Data records
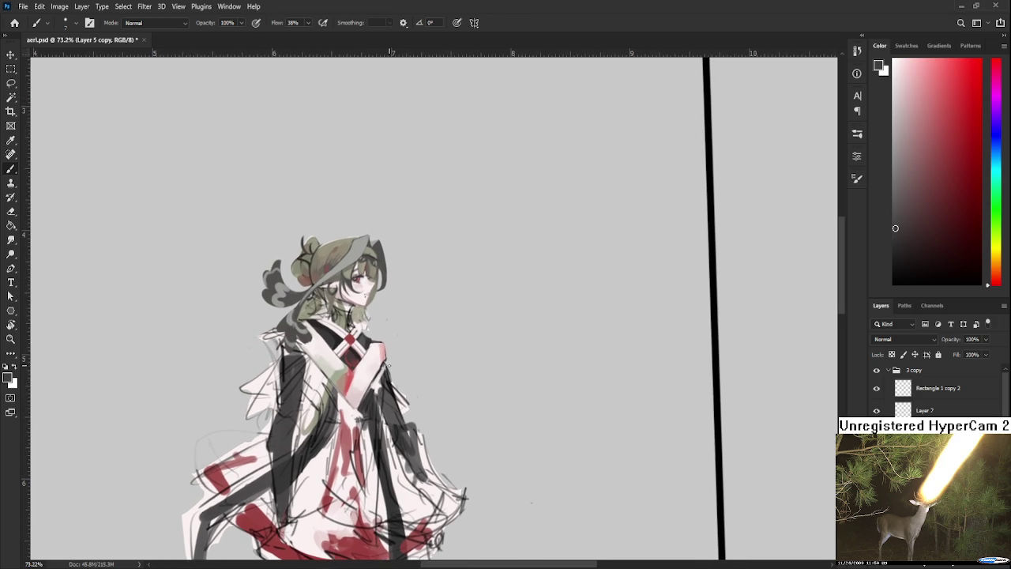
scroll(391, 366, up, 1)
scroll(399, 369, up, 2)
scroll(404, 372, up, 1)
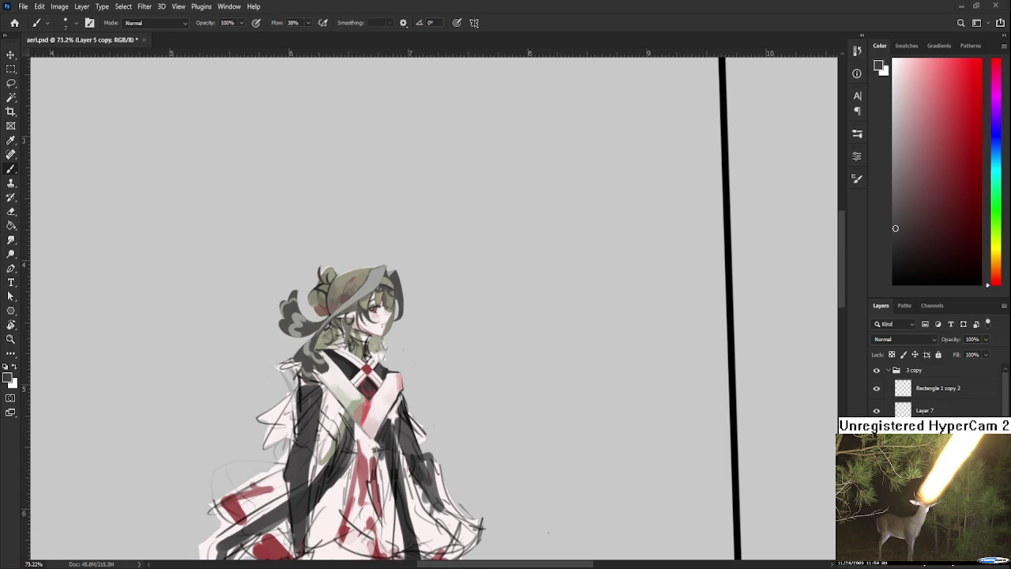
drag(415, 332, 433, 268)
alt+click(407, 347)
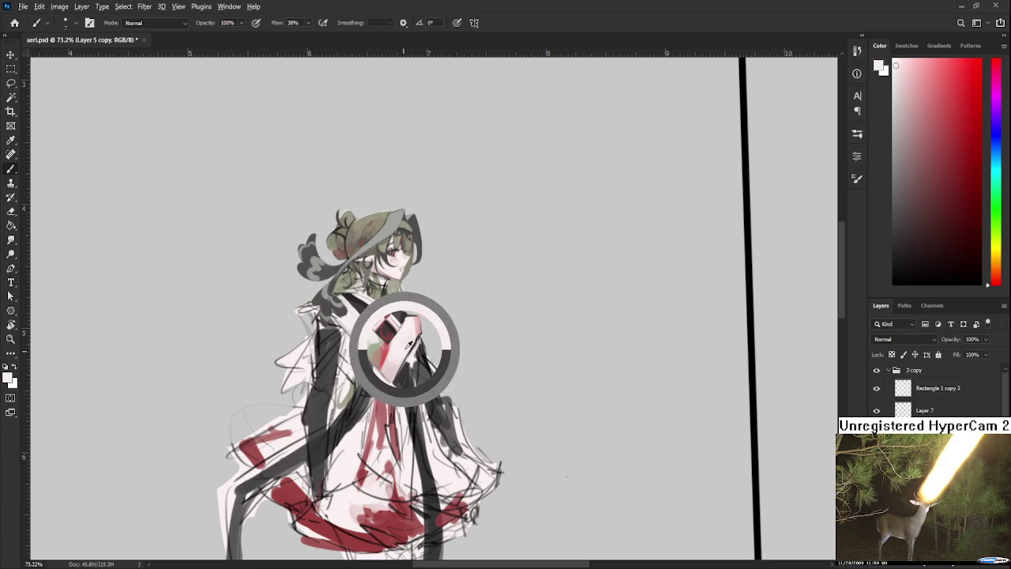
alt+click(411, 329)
...
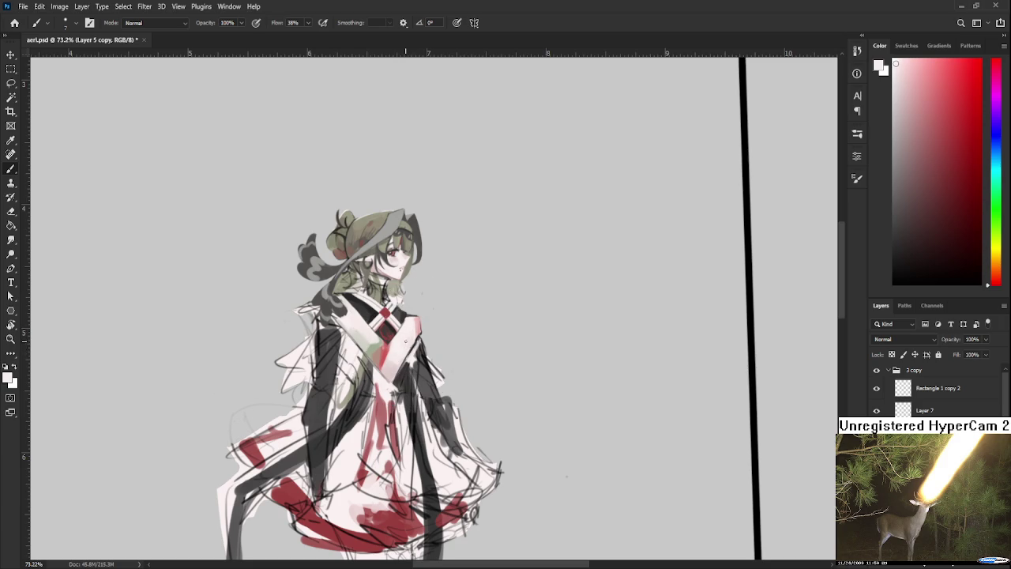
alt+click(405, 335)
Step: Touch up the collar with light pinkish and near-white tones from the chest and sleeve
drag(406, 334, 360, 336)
---
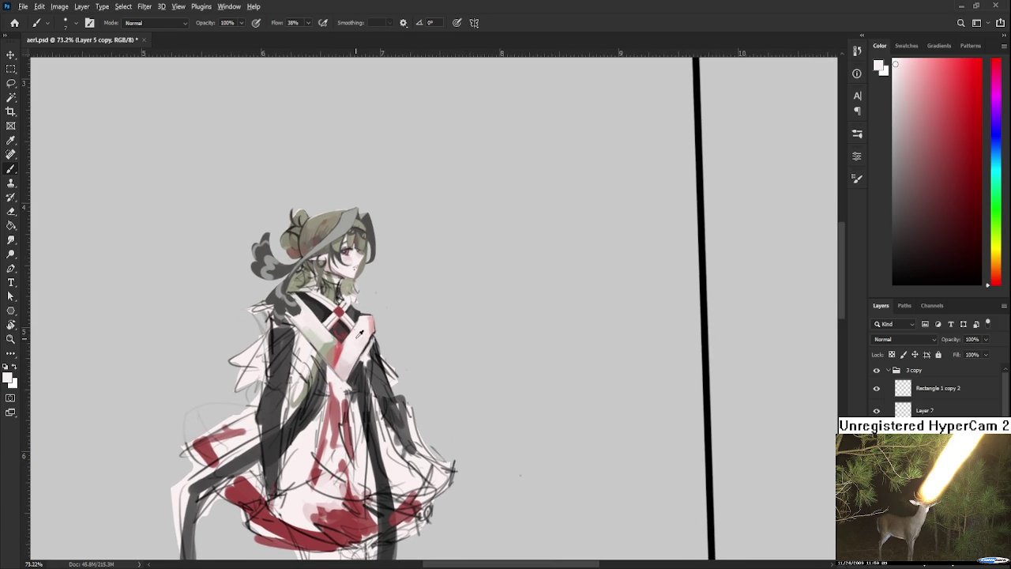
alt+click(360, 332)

Action item
Transcribe, word for word, the lines of the listing above from the one that contains "scroll(404, 372, up, 1)" through the one that contains "alt+click(411, 329)", keeping both ends and dropping the pictures.

Expected answer
scroll(404, 372, up, 1)
drag(415, 332, 433, 268)
alt+click(407, 347)
alt+click(411, 329)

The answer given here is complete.